For dessert, have roasted bananas, split and grilled in their skin, scattered with toasted walnuts, softly whipped cream and caramel-fudge sauce ($4.50). The warm smokey banana becomes creamy; the whole things an ingenious turn on both bananas Foster and a banana split.
The Q ambiance is as original and soulful as the cooking. The space is one big collage of collected materials; lots of sheet metal of one sort or another, including many invented objects. Banquettes and booths have gold and silver-flecked polyurethane sparkle gaily in light bouncing off the corrugated tin ceiling. Magnetic letters adhere to sheet-metal-covered walls. Tables are actually wooden boxes on pedestals with one glass side.
A panorama inside might be a papier-mache snake in a purple desert or crinkled silvery mylar with a photo of sky and clouds positioned in the middle. Candles in little glasses glow through metal cylinders with cut-out designs. Distressed cement floor, industrial sheet-metal bar and proudly open kithcen are softened some-how by these layers of wacky, abstract object d’art.
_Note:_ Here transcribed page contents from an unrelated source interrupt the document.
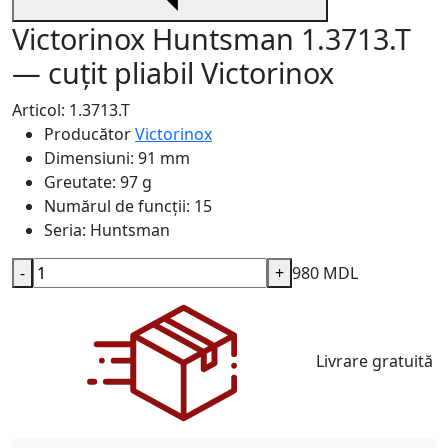
Victorinox Huntsman 1.3713.T
— cuțit pliabil Victorinox
Articol: 1.3713.T
Producător
Victorinox
Dimensiuni:
91 mm
Greutate:
97 g
Numărul de funcții:
15
Seria:
Huntsman
-
+
980 MDL
Livrare gratuită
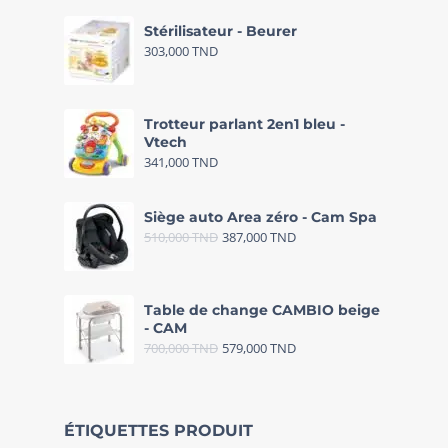
Stérilisateur - Beurer
303,000
TND
Trotteur parlant 2en1 bleu -
Vtech
341,000
TND
Siège auto Area zéro - Cam Spa
510,000
TND
387,000
TND
Table de change CAMBIO beige
- CAM
700,000
TND
579,000
TND
ÉTIQUETTES PRODUIT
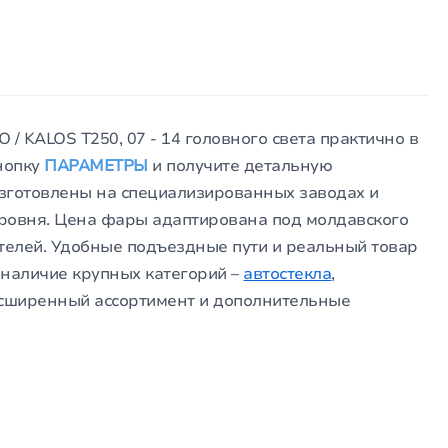
 KALOS T250, 07 - 14 головного света практично в
кнопку
ПАРАМЕТРЫ
и получите детальную
зготовлены на специализированных заводах и
уровня. Цена фары адаптирована под молдавского
ателей. Удобные подъездные пути и реальный товар
А наличие крупных категорий –
автостекла
,
асширенный ассортимент и дополнительные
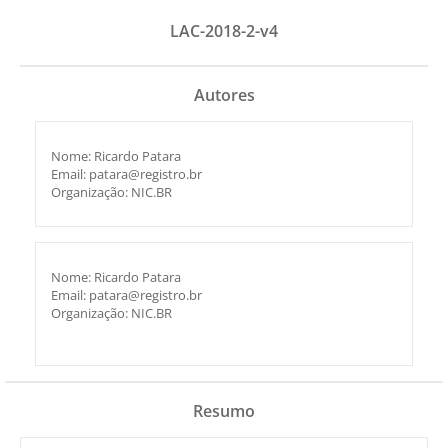
LAC-2018-2-v4
Autores
Nome: Ricardo Patara
Email: patara@registro.br
Organização: NIC.BR
Nome: Ricardo Patara
Email: patara@registro.br
Organização: NIC.BR
Resumo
Q is deafening with hard surfaces, loud talk, clanking kitchen and the sound system always cranked up to full volume with the likes of raspy-voiced 60-year-old Bob Dylan.
Not a place to find wine, you might think. Wrong. The icono-clastic list, compiled by the chef himself, Andrew Gillen, is as quirky and innovative as everything else about this place. Dominated by reds in the $20 range the list covers the globe.
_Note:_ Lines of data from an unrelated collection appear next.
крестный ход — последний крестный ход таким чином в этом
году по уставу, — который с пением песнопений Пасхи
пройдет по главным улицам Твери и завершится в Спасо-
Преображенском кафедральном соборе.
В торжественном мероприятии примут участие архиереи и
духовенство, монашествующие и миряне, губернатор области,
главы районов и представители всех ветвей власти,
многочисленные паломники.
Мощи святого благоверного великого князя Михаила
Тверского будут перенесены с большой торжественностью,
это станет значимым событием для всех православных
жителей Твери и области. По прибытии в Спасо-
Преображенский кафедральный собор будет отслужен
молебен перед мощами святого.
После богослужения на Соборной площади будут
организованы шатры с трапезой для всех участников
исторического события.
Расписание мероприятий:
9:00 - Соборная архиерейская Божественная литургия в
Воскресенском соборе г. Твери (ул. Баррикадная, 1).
Each entry gets a description and a few suggested dishes to drink with it.
I could hardly decide what to choose, there were so many appealing choices. I settled on a Pairaiso Springs Syrah, 1996 ($29), “structured and balanced, a very smooth wine,” because I’m a fan of Monterey County Pinot Blanc. The wine worked with everything on the table. I suspect that most of the full, fruity, spicy wines on this list do, Gillen has a fail-safe palate.
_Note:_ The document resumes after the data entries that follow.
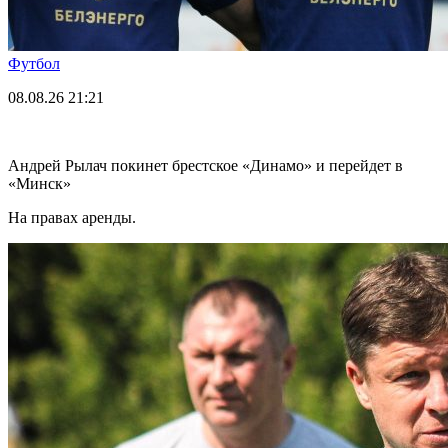
Футбол
08.08.26
21:21
Андрей Рылач покинет брестское «Динамо» и перейдет в
«Минск»
На правах аренды.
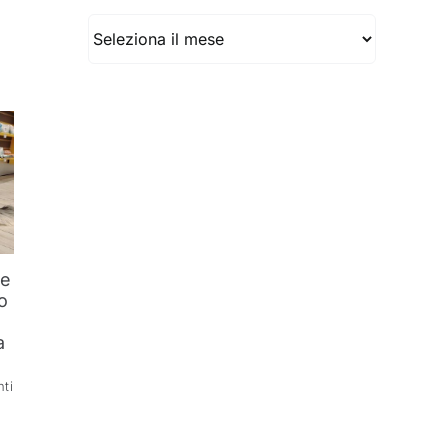
Archivio
he
o
l
a
ti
No newcomer, he has been the chef at Bitterroot in the Mission when it was good, and at Cha Cha Cha before that. He has cooked for rock ‘n’ roll bands (the Grateful Dead among them), on yachts in Florida, at summer resorts in Michigan, at winter resorts on Colorado, at restaurants in New Mexico. He grew up in upstate Michigan, one of the younger children in a family of six kids. The family fished and hunted, and canned vegetables for the winter. He learned to cook from his mother and never stopped. He must have been born with the gift and a calling to feed people because one rarely comes across a more expressive or more honest restaurant.
Multiculti clientele
Q is the ultimate neighborhood restaurant. People come every day for brunch through dinner and eat at comfortable price levels. They can be vegetarians or meat lovers. They can drink beer or wine or lemonade. They can read a newspaper or chat up a date. Q is one of the generalists fulfilling the role of the small-town Main Street cafe with a hip big-city demeanor.
What about that name? Q does stand for barbecue and it’s true that Smilin’ Andy’s BBQ Pork Spareribs with Mom’s Baked Beans, Spicy Slaw and Garlic Fries ($9.50) transcends any plate of ribs anywhere. Two thick, meaty, fat-laced, melt-in-your-mouth ribs – smokey and spicy with chunky barbecue sauce resonant with dried red chilies – are well worth the price alone, though I’ve never tasted better baked beans. Andrew Gillen was lucky when it came to moms. Ands so are we to have him and his edgy, soulful Q.